Wiedererlangung der Fahrerlaubnis! Vorbereitung auf eine MPU Alkoholabstinenz

Datum

20.07.2016

Autor

Tim Geißler

Art des Beitrags

Rechtstipp

Einer der häufigsten Gründe für die Entziehung der Fahrerlaubnis ist, dass Verkehrsteilnehmer mit zuviel Alkohol im Blut im fahruntüchtigen Zustand am Straßenverkehr teilgenommen haben. Im Rahmen der Strafverhandlung wird den Fahrern dann, bei Alkoholwerten über 1,1 ‰, in der Regel die Fahrerlaubnis entzogen und eine Sperrfrist verhängt. Die Wiedererteilung der Fahrerlaubnis kann erst nach Ablauf dieser Sperrfrist erfolgen. Lag die Alkoholkonzentration über 1,4 ‰ wird in der Regel von der Straßenverkehrsbehörde die Erbringungen eines positiven Gutachtens im Rahmen einer medizinisch psychologischen Untersuchung (kurz MPU oder Idiotentest genannt) angeordnet.

Über die Höhe des jeweiligen Blutalkoholwertes lassen sich Rückschlüsse darauf ziehen, ob der Verkehrsteilnehmer über einen längeren Zeitraum „Alkoholmissbrauch“ betrieben hat oder gar abhängig war. Eine Wiedererlangung und ein positives MPU-Gutachten setzen voraus, dass man ein geändertes Trinkverhalten und auch eine längere Zeit der Abstinenz nachweisen kann.

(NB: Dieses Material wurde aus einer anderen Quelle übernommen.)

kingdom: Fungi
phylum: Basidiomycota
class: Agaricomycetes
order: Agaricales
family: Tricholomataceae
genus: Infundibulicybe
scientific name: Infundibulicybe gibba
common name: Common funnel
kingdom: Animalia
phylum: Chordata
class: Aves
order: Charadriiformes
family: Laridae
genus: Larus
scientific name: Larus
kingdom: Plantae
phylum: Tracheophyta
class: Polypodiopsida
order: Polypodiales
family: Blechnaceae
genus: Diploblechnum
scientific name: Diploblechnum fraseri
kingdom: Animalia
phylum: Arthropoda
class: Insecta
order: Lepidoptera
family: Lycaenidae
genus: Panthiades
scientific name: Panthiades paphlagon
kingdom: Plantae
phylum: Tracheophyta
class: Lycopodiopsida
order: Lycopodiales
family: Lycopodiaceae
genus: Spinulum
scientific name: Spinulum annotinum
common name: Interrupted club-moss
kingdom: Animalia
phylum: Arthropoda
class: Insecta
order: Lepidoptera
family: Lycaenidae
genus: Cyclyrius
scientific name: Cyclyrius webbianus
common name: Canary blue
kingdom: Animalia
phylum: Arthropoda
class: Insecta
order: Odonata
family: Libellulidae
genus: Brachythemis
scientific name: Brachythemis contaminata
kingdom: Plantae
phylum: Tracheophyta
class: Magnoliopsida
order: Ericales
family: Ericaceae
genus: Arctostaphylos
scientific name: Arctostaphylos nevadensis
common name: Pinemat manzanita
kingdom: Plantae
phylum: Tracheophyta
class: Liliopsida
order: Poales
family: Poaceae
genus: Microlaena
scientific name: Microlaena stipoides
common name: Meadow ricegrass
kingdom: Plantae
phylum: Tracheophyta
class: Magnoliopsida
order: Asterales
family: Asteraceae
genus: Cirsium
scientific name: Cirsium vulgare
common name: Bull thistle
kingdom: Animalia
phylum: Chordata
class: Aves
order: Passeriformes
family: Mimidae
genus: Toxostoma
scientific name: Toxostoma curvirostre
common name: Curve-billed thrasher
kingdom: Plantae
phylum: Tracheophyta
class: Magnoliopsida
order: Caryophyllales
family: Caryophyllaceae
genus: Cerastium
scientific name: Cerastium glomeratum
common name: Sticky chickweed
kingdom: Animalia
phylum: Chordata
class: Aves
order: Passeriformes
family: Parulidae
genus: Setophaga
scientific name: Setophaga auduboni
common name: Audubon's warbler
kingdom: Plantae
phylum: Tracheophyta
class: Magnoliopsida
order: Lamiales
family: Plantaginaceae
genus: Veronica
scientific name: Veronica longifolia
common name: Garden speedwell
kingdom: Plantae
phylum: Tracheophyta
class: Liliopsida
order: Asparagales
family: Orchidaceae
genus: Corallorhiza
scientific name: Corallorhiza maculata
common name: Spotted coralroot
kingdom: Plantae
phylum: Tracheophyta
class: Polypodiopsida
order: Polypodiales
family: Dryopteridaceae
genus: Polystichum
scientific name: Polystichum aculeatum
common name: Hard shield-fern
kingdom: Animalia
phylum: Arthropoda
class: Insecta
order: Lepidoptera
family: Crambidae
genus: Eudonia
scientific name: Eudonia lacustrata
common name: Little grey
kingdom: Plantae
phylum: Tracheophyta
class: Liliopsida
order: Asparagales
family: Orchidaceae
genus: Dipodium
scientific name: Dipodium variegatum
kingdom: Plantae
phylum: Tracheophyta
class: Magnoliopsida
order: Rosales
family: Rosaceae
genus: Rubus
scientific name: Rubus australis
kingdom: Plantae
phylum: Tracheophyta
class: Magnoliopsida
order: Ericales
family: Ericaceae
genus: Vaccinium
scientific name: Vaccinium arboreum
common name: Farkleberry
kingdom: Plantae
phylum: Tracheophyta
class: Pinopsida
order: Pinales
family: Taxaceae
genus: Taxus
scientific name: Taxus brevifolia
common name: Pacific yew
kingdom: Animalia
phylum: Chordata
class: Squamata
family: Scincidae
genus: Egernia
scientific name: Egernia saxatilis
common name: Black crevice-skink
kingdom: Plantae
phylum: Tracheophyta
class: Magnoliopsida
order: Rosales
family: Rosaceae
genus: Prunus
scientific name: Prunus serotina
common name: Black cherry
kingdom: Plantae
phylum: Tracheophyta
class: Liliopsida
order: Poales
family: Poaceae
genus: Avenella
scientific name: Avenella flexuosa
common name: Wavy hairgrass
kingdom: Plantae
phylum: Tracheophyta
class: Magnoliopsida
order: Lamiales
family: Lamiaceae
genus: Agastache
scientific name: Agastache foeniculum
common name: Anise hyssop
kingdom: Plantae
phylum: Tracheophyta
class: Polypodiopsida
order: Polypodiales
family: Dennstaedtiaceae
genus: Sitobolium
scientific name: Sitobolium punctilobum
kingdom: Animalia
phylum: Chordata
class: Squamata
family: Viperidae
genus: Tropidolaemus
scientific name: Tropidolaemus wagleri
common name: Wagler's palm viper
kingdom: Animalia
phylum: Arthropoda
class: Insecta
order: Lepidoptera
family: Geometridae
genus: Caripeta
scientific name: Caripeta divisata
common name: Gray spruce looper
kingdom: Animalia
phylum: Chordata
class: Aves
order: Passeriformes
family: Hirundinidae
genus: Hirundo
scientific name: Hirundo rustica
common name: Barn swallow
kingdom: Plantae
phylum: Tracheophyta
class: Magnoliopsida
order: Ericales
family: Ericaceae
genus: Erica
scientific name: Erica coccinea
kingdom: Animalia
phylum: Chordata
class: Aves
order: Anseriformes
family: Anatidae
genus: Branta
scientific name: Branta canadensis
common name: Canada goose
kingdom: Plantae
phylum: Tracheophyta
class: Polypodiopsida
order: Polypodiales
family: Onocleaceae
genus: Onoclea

Hierin lag bisher in der Regel ein großes Problem, da es keinen sicheren Test für die Überprüfung der Alkoholabstinenz gab, wie es z. B. bei Drogenscreenings der Fall ist.

Bisher konnten lediglich die Langzeitwerte über die Leberenzyme (GGT, GOT und GPT) überprüft werden. Diese Werte haben jedoch nur eine recht indirekte Aussagekraft eines alkoholtoxischen Schadens und sagen meist nichts darüber aus, ob kurzfristig zuvor Alkohol konsumiert wurde.

Seit neuestem gibt es nunmehr aber eine Art „Abstinenz-Check“ mit Hilfe dessen nachgewiesen werden kann, ob innerhalb der vorangegangenen 1 bis 2 Tage Alkohol konsumiert wurde.

Über einen Urintest kann das direkte Alkoholabbauprodukt Ethylglucuronid (EtG) nachgewiesen und eine Aussage über Tage zurückliegenden Alkoholkonsum gemacht werden. Durch die Halbwehrzeit von mehreren Stunden von EtG im Urin ist eine deutlich längere Nachweisbarkeit gegenüber Alkohol im Blut gegeben, so dass auch bei kurzfristig anberaumten Urinabgaben Rückschlüsse auf ein Abstinenzverhalten getroffen werden könne.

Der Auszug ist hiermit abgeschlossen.